Karbala. Dalam fitnah tersebut, cucu baginda Nabi disiksa. Ketika ruh telah berpisah dengan jasad, masih ada orang-orang kotor hatinya tega menyiksa kepala cucu Nabi dengan biadab.
Ialah Ubaidilah bin Ziyad sebagaimana dikisahkan oleh Dr ‘Aidh al-Qarni dalam Kisah-Kisah Inspiratif. Ubaidilah memasukkan tongkatnya ke dalam hidung Sayyidina Husain bin Ali dengan nada meremehkan, sombong, dan bengis.
Ketika itu, ada salah seorang sahabat Nabi yang mencegahnya seraya berteriak, “Sungguh! Aku melihat Rasulullah Shallallahu ‘Alaihi Wa sallam mencium kepalanya (Husain bin Ali).”
Ubaidilah tak mengubris. Setan telah merasuk ke dalam pikiran dan hatinya.
Waktu berlalu, setahun kemudian. Ubaidilah tewas dalam gelombang pembalasan sekelompok kaum Muslimin yang membela Sayyidina Husain. Kepalanya terputus. Lalu dalam hitungan detik, ada seekor ular yang mematok hidungnya.
Kita sedang tidak dalam posisi menghakimi atau mengorek luka lama duka Karbala yang menimpa cucu Rasulullah Shallallahu ‘Alaihi Wa sallam dan menyakiti hati kaum Muslimin.

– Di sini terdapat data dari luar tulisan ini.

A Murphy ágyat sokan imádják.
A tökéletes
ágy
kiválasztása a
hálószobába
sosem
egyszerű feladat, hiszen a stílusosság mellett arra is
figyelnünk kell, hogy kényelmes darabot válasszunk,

Kita diminta diam ketika ada fitnah dengan terus menerus meminta ampun kepada Allah Ta’ala.
Kita hanya hendak meneguhkan hati bahwa orang baik akan senantiasa mendapatkan kebaikan, sedahsyat apapun fitnah yang menimpanya ketika di dunia. Dan orang-orang yang buruk, dia akan mendapatkan balasan atas keburukannya di dunia dan akhirat.
Semoga Allah Ta’ala mengampuni kesalahan dan kekeliruan kita. Aamiin.